Will the Real Islam Please Stand Up?

Boomers whose brains have not been completely fried by the mind-altering substances (and that number is small) will remember the game show To Tell the Truth.  In it three contestants were lined up, all were supposed to be a single person but (usually) only one was.  The panel, by quizzing the contestants, were supposed to figured out who was the real person and who were the impostors.

Although attacks by Islāmic groups and individuals against non-Islāmic targets get the most attention, it’s easy to forget that a larger number of victims in the war on Islamic careerism are Muslims.  It’s true that Christians, Yazidis and secular French and Americans are in the crosshairs, but, since there are more Muslims than others to kill in the Middle East, the number of Muslims that have perished has been greater.
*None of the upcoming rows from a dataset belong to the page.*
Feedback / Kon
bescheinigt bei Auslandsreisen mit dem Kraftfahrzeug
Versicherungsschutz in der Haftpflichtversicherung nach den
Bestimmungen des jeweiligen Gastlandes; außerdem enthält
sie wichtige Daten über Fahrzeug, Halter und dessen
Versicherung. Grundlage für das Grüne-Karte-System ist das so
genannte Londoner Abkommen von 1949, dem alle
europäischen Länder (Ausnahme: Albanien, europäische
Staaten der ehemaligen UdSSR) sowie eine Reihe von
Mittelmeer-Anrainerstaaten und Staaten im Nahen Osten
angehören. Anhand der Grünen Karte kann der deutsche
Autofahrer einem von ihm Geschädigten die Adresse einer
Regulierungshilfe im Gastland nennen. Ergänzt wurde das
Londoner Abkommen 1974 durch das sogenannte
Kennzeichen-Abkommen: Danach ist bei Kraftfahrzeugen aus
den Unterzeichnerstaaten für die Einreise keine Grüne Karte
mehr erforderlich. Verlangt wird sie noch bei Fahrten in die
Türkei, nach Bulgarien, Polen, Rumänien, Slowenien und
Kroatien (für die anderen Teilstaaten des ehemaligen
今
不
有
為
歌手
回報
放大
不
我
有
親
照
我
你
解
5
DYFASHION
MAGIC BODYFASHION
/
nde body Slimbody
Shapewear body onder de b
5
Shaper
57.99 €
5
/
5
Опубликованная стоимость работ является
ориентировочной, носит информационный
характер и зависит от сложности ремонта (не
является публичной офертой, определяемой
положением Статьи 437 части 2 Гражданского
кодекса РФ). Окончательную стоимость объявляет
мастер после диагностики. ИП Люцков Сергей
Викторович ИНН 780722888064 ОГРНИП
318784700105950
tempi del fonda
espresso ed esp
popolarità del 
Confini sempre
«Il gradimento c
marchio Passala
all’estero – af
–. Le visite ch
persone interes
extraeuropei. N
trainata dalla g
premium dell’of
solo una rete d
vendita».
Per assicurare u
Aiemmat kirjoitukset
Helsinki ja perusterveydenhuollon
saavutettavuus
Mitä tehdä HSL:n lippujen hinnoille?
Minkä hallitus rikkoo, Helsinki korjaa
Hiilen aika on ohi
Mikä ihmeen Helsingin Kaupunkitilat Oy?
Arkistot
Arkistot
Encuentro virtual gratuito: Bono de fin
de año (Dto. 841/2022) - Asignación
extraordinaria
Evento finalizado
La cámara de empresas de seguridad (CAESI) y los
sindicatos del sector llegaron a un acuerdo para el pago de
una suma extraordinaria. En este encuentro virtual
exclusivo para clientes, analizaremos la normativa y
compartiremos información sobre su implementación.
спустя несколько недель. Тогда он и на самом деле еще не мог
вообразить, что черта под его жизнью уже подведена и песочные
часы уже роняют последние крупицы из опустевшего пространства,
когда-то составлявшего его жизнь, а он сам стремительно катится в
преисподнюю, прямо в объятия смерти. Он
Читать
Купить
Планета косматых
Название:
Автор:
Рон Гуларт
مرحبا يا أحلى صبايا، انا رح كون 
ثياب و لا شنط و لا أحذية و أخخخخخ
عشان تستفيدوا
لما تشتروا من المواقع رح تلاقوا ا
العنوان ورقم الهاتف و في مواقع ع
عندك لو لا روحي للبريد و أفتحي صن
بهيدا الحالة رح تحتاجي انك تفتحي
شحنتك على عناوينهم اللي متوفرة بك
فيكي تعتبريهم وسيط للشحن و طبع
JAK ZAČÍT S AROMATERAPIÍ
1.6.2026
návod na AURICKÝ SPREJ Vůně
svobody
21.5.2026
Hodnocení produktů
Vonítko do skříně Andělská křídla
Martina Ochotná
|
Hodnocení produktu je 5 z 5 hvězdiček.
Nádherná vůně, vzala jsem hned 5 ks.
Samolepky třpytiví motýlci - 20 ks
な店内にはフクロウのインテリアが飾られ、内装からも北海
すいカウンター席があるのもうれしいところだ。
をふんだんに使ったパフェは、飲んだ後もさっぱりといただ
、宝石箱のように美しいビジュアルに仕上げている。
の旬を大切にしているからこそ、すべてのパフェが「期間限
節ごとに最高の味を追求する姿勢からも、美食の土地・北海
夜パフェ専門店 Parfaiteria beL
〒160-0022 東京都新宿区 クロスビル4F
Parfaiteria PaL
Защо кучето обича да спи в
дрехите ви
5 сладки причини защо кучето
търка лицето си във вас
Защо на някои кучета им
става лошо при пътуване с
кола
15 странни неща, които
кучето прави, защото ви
The idea of jihad, to fight the infidel under the banner named Barack, was ostensibly meant for non-Muslims.  But it’s amazing how often “infidel” gets defined by the type of Islam that is not to one’s taste.  Once the label is applied, the fighting begins.

The largest divide is, of course, the Sunni-Shi’a divide.  Although the divide goes back to the very beginnings of the religion, Shi’a Islam didn’t really crystallise as a major part until the eighteenth century, and of course is the religion of the Islāmic Republic of Iran.  Salafis (and that includes both the Wahhabis of Saudi Arabia and ISIS) don’t believe that Shi’a Muslims are Muslims at all, which certainly justifies jihad.  (The Ottomans didn’t either).  Shi’a Muslims still nurture the grievance of the killing of Hosein, Muhammad’s own descendant.

Although it isn’t a big problem, Shi’a Muslims are divided between the “Twelvers” (those who believe that the 12th Imam will reappear at the end) and the Ismailis, the “Seveners” who believe there were only seven successors. On the Sunni side, we have the Salafis, the followers of Qutb, etc. On the edges we have the Druzes and Alawis who are an important part of the complexity of Syria and Lebanon, and the Yazidis who have borne a great deal of ISIS’ wrath.

Somewhere in the mix are the Sufis, who at one time or another have been on both the Shi’a and Sunni sides of the divide.  The Sufis have attempted to infuse Islam with a more personal relationship with God, which is lacking in the Islam of the imams.  The imams response to this has been mixed but has drifted to more hostility in modern times.  Sufi Islam, like many personal religions, tends to go against institutionalism, and the institutionalists don’t like it.

Then we have ethnic differences.  ISIS believes, for example, that the caliph must come from the Arabs, while the most successful caliphate was that of the Ottomans, who were Turks.  We normally think of Islam as an Arabic religion, but the various ethnic and national blocks such as the Iranians, Turks, Berbers, Pakistanis, Indonesians, Sudanese, etc. each look at things a little differently.  One of the major conflicts going on in Islam these days is between those who want to continue Islam as they have practiced it and the well-funded Saudi Salafis who insist that their strict way is the only true Islam.  Hostility towards the Arabs is not unknown among Muslims, as my Algerian lab assistant reminded me.

One could go on ad infinitum about these differences, but they create conflict.  When mixed with politics, it leads to war. And, like many conflicts, the bystanders can get hurt or killed themselves.  That is what is happening in many parts of the Middle East today.

The realities of these should put away many of the fallacious concepts that float around our culture.  For example, some tell us that ISIS is not Islāmic, when in fact a)they certainly think so and b)it depends on how one defines one’s Islam.  Others speak of “moderate” and “extreme” Muslims, but both characterisations must be placed in the context of the kind of Islam you’re talking about.  People ask me whether Shi’a or Sunni Islam is more extreme, but there are moderates and extremists in both.  And some very hard-core Muslims have decided that the violence that stalks the planet isn’t the best way to live or propagate Islam.

And so, if we were to impanel representatives of the various groups within Islam and have them on a To Tell The Truth format, at the end they would all stand up, and probably fight.

What we need to do is to make clear what behaviour is acceptable in our countries and what is not and to enforce it, instead of engaging in online parlour games about “moderates” and “extremists.”  To do that would need a lot stronger leadership in the West than we have now, one which actually believes in the civilisation we have.  Until then we will engage in the futile pursuit of asking the real Islam to please stand up.